A Conferência Hurriyat costuma tirar proveito dos surtos de tensão popular que sazonalmente ocorrem no vale. O último, que se estendeu à região de Jammu, de maioria hindu e atingiu as duas comunidades, ocorreu em meados de 2008.

À frente do Governo da Caxemira desde fins de 2008, Abdullah pediu ontem reforços policiais a Nova Délhi como via para restabelecer a normalidade e buscar soluções "políticas" à crise.

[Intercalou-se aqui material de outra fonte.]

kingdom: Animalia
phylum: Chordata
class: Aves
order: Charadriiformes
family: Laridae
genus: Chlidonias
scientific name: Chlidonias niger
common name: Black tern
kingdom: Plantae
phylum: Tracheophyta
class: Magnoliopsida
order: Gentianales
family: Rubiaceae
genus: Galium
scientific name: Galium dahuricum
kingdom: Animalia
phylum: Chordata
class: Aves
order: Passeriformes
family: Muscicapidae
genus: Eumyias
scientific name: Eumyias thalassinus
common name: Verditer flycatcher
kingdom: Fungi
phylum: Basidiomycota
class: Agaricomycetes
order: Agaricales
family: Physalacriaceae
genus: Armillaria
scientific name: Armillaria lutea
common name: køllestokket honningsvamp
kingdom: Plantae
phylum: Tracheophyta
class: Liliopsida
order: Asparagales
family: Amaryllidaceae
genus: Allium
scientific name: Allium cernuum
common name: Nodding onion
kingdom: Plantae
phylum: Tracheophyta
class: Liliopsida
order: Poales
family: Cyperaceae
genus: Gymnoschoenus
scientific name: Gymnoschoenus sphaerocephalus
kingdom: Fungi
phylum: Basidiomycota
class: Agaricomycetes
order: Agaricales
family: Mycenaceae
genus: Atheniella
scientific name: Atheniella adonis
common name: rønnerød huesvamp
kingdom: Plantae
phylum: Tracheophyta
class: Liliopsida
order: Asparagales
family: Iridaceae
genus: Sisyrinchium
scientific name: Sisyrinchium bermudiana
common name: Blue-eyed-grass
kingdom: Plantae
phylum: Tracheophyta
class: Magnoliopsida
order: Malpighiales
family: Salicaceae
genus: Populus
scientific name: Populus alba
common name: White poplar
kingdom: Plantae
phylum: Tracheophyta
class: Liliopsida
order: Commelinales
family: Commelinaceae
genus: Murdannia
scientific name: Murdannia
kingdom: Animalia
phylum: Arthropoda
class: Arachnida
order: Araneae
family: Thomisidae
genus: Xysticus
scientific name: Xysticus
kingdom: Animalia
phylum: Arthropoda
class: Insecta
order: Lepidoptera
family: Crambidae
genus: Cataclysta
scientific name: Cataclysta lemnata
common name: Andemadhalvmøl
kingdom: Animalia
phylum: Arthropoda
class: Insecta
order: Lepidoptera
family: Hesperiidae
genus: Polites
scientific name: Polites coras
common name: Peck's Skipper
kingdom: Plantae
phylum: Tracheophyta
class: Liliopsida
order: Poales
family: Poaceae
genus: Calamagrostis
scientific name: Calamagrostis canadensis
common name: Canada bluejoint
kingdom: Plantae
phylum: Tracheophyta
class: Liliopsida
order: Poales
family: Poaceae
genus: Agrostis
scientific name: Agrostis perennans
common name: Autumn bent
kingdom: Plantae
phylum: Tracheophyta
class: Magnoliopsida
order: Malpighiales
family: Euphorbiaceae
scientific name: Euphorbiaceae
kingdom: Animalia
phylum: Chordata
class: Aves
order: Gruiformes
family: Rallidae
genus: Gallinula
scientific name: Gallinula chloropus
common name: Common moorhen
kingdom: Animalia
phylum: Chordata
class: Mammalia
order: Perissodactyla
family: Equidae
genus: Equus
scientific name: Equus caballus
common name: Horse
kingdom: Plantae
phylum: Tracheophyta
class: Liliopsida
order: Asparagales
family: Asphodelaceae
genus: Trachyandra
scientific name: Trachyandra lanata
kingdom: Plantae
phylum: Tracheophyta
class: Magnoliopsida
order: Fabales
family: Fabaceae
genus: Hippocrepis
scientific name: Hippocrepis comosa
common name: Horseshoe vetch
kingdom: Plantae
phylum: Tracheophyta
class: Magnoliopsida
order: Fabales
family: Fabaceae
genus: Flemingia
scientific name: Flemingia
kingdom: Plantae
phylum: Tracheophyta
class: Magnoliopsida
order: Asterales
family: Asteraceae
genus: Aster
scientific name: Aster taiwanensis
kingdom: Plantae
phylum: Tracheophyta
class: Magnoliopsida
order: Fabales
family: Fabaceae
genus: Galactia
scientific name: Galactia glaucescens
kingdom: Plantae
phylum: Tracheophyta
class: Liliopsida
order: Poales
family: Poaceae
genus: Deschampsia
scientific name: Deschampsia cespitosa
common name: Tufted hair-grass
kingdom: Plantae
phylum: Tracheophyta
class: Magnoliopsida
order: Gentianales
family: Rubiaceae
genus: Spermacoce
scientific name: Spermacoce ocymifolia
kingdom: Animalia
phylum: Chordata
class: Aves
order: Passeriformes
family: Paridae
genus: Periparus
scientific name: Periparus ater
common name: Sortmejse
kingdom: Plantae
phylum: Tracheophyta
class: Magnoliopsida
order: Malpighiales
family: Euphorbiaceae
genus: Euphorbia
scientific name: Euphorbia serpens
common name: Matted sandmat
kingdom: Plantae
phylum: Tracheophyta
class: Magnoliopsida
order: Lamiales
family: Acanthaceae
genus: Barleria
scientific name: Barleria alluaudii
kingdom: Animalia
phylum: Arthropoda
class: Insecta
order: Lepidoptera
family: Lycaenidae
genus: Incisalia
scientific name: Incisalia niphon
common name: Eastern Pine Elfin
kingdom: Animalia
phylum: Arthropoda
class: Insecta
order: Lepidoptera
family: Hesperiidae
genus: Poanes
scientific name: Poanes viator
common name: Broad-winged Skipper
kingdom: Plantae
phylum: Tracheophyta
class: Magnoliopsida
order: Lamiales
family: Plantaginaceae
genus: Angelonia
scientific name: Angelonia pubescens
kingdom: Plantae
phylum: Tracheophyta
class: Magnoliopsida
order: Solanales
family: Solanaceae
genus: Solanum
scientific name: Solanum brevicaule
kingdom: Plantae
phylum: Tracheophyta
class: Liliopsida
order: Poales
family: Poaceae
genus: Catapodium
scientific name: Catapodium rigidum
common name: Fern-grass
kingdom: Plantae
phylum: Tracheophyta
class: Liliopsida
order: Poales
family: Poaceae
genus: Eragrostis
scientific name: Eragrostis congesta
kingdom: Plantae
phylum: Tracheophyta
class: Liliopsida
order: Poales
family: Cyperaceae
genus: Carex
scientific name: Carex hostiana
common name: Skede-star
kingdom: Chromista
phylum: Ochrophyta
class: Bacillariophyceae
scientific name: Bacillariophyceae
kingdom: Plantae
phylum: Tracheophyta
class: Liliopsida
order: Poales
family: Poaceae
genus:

Abdullah (cujo pai é ministro do Executivo central) reiterou seu pedido para revisão das leis que atribuem poderes especiais às forças de segurança indianas na Caxemira. Tais poderes permitem a atuação impune das forças e bloqueiam investigações de denúncias sobre violações dos direitos humanos.

O Governo indiano "não pode prender as mentes" do povo da Caxemira e só está "criando inimigos e ódio", advertiu Khalida Shah, tia de Abdullah e chefe da minoritária Conferência Nacional Awami, em entrevista coletiva ao término de dois dias de discussões em Délhi O Paquistão pediu hoje "moderação" à Índia, após se mostrar "seriamente preocupado com a escalada de violência" e a perda de "vidas inocentes" na Caxemira.

Islamabad reproduziu as palavras de um porta-voz do secretário-geral da ONU, Ban Ki-moon, para dizer que se trata de uma "preocupação coletiva" da comunidade internacional.

A Índia, reticente a qualquer tipo de mediação ou conselho sobre a Caxemira, qualificou de "gratuitas" as palavras do porta-voz de Ban Ki-moon e pediu um "esclarecimento".